I played around with reworking my arm64 version in C. I had to do some
tricks to save x0 which is used on the syscall fastpath. I'm concerned
about relying on gcc to not place anything on the stack when we clear
it. This might be mitigated if we don't make function calls, or maybe
I should have more faith in gcc?

Thanks,
Laura

^ permalink raw reply	[flat|nested] 15+ messages in thread

* [kernel-hardening] Re: [PATCH RFC v4 0/3] Introduce the STACKLEAK feature and a test for it
  2017-10-04 22:55 [kernel-hardening] [PATCH RFC v4 0/3] Introduce the STACKLEAK feature and a test for it Alexander Popov
                   ` (3 preceding siblings ...)
  2017-10-05  4:40 ` [kernel-hardening] Re: [PATCH RFC v4 0/3] Introduce the STACKLEAK feature and a test for it Andy Lutomirski
@ 2017-10-11  1:19 ` Laura Abbott
  2017-10-11  2:31   ` Andy Lutomirski
  4 siblings, 1 reply; 15+ messages in thread
From: Laura Abbott @ 2017-10-11  1:19 UTC (permalink / raw)
  To: Alexander Popov, kernel-hardening, keescook, pageexec, spender,
	tycho, Mark Rutland, Ard Biesheuvel, Andy Lutomirski, x86

On 10/04/2017 03:55 PM, Alexander Popov wrote:
> This is the 4th version of the patch introducing STACKLEAK to the mainline
> kernel. STACKLEAK is a security feature developed by Grsecurity/PaX (kudos
> to them), which:
>  - reduces the information that can be revealed by some kernel stack leak bugs
>     (e.g. CVE-2016-4569 and CVE-2016-4578);
>  - blocks some uninitialized stack variable attacks (e.g. CVE-2010-2963);
>  - introduces some runtime checks for kernel stack overflow detection.
> 
> Further work:
>  - think of erasing the kernel stack after invoking EFI runtime services;
>  - try to port STACKLEAK to arm64 (Laura Abbott is working on it).
> 
> Changes in v4
> 
> 1. Introduced the CONFIG_STACKLEAK_TRACK_MIN_SIZE parameter instead of
>    hard-coded track-lowest-sp.
> 
> 2. Carefully looked into the assertions in track_stack() and check_alloca().
>     - Fixed the incorrect BUG() condition in track_stack(), thanks to Tycho
>        Andersen. Also disabled that check if CONFIG_VMAP_STACK is enabled.
>     - Fixed the surplus and erroneous code for calculating stack_left in
>        check_alloca() on x86_64. That code repeats the work which is already
>        done in get_stack_info() and it misses the fact that different
>        exception stacks on x86_64 have different size.
> 
> 3. Introduced two lkdtm tests for the STACKLEAK feature (developed together
>    with Tycho).
> 
> 4. Added info about STACKLEAK to Documentation/security/self-protection.rst.
> 
> 5. Improved the comments.
- - -
WHAT YOU NEED TO DO –
**1)** In the STACKLEAK mailing-list thread, which CVE is given as an example of an uninitialized stack variable attack?
**2)** Reproduce the STACKLEAK mailing-list thread from "On 10/04/2017 03:55" to "stack overflow detection.".

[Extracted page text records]
- - -
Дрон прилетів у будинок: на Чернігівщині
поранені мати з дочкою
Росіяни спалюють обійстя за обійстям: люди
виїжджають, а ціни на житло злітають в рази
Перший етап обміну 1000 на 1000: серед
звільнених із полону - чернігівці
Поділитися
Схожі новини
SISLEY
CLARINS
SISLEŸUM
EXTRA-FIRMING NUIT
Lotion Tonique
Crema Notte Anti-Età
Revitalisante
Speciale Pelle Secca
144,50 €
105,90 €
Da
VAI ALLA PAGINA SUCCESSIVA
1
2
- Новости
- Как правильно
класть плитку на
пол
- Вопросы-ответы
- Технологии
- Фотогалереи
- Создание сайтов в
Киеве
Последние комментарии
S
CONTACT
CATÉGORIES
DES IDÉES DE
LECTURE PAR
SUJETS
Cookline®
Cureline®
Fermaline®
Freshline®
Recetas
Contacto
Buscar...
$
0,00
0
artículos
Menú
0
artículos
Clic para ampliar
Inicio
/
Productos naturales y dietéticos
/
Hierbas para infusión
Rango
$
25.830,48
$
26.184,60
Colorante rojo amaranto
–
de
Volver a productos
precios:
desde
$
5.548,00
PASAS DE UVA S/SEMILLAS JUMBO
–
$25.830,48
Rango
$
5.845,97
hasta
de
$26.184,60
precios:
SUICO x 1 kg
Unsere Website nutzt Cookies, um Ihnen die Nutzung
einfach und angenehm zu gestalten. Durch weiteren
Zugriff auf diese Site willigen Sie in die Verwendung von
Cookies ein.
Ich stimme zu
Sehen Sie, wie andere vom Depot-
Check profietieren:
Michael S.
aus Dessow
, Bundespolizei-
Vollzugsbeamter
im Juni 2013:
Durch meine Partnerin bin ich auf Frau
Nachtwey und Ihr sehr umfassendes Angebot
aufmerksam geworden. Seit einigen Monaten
- - -
PER-TASK ANSWERS –
**1)** CVE-2010-2963

**2)**
On 10/04/2017 03:55 PM, Alexander Popov wrote:
> This is the 4th version of the patch introducing STACKLEAK to the mainline
> kernel. STACKLEAK is a security feature developed by Grsecurity/PaX (kudos
> to them), which:
>  - reduces the information that can be revealed by some kernel stack leak bugs
>     (e.g. CVE-2016-4569 and CVE-2016-4578);
>  - blocks some uninitialized stack variable attacks (e.g. CVE-2010-2963);
>  - introduces some runtime checks for kernel stack overflow detection.